Skema Kemitraan, Ilusi Keadilan

Maria Hartiningsih
10 menit
Petani dan pedagang tembakau, Sojo, sedang memeriksa tumpukan tembakau di gudang penyimpanan di Karangjati, Ngawi. (Project M/Nurika Manan)

Skema “kemitraan” antara perusahaan dan petani dipandang ideal dalam tata niaga tembakau. Namun skema itu mengandaikan adanya kesetaraan antara para pihak yang terlibat di dalamnya.

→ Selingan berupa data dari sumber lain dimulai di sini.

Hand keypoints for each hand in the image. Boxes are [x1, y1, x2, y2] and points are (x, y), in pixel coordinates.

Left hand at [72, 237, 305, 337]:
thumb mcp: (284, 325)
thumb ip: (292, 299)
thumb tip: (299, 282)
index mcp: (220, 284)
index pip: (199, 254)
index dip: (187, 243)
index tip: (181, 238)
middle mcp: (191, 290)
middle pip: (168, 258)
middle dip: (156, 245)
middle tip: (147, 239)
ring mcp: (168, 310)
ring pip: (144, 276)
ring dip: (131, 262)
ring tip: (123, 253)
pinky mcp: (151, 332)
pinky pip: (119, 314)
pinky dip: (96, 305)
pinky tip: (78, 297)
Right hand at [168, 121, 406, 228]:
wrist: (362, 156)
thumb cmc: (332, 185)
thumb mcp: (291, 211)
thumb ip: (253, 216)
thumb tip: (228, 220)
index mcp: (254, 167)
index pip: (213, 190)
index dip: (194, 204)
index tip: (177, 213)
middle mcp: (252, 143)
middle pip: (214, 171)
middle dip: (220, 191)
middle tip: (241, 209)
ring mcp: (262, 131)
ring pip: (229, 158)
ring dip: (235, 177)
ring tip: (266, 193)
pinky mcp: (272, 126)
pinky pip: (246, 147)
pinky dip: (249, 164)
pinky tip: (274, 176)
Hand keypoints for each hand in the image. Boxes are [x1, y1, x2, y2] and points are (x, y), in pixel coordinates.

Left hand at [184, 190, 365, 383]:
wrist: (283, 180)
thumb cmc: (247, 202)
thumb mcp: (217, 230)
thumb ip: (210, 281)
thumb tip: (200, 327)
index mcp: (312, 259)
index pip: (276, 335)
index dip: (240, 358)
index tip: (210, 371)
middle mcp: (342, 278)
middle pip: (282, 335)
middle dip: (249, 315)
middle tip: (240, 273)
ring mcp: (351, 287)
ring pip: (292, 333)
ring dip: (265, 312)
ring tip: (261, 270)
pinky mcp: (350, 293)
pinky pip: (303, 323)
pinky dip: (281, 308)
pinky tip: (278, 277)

Pertanyaannya: bagaimana kesetaraan bisa terwujud kalau salah satu pihak ditempatkan dalam posisi subordinat? Bagaimana petani bisa sejahtera kalau kerugian mengepung dari segenap sisi? Bagaimana kalau negara tidak memahami bahkan tidak mengakui kerentanan dan penderitaan petani?


PAGI itu di rumahnya yang nyaman, Sojo, petani Karangjati di Kabupaten Ngawi, menceritakan kejadian empat tahun lalu. Nada bicaranya dipadati sisa-sisa kekesalan. Ia bicara sambil mengantuk-antukkan korek api ke meja kayu, setiap kali memberi penekanan pada kata-kata tertentu.

“Kemarahan saya waktu itu memuncak. Ketika saya lihat, wah ini ndak bener, saya sudah mentok, tidak ada lagi pintu nego, saya naik konveyor, saya pencet itu, saya matikan listrik,” kenang Sojo mengenai peristiwa tahun 2017.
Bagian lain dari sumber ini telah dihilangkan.